Starting at the top of the entries, restate word for word each line up to and including the one with "NETWORK_PROVIDER 收集 wifi".

## STORED DATA
*** Begin section ***

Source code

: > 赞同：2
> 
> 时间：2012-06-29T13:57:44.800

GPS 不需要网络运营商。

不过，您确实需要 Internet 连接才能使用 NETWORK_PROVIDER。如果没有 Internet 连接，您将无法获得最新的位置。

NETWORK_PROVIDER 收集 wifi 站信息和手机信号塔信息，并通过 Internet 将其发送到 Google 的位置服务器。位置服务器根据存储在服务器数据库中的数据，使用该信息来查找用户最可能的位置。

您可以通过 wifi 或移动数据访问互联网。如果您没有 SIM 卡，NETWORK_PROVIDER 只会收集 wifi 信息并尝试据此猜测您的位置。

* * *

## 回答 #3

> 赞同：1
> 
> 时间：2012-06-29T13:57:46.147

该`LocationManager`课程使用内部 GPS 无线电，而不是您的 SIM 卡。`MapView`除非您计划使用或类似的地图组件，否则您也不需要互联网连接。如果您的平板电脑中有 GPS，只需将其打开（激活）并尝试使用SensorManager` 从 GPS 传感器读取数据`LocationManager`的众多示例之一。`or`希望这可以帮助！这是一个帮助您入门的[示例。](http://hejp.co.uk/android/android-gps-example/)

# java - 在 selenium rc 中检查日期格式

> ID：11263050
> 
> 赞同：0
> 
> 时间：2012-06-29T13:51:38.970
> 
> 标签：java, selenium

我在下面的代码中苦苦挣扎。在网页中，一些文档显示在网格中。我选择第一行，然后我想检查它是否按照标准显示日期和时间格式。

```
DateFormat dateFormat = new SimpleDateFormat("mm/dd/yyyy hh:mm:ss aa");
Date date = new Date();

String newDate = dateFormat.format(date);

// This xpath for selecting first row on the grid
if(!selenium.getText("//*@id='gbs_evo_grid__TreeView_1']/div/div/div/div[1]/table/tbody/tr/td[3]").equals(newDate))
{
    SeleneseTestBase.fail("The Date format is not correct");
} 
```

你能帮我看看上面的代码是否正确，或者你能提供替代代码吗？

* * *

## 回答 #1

*** End section ***

## SOLUTION FOR THIS TASK
Source code

: > 赞同：2
> 
> 时间：2012-06-29T13:57:44.800

GPS 不需要网络运营商。

不过，您确实需要 Internet 连接才能使用 NETWORK_PROVIDER。如果没有 Internet 连接，您将无法获得最新的位置。

NETWORK_PROVIDER 收集 wifi 站信息和手机信号塔信息，并通过 Internet 将其发送到 Google 的位置服务器。位置服务器根据存储在服务器数据库中的数据，使用该信息来查找用户最可能的位置。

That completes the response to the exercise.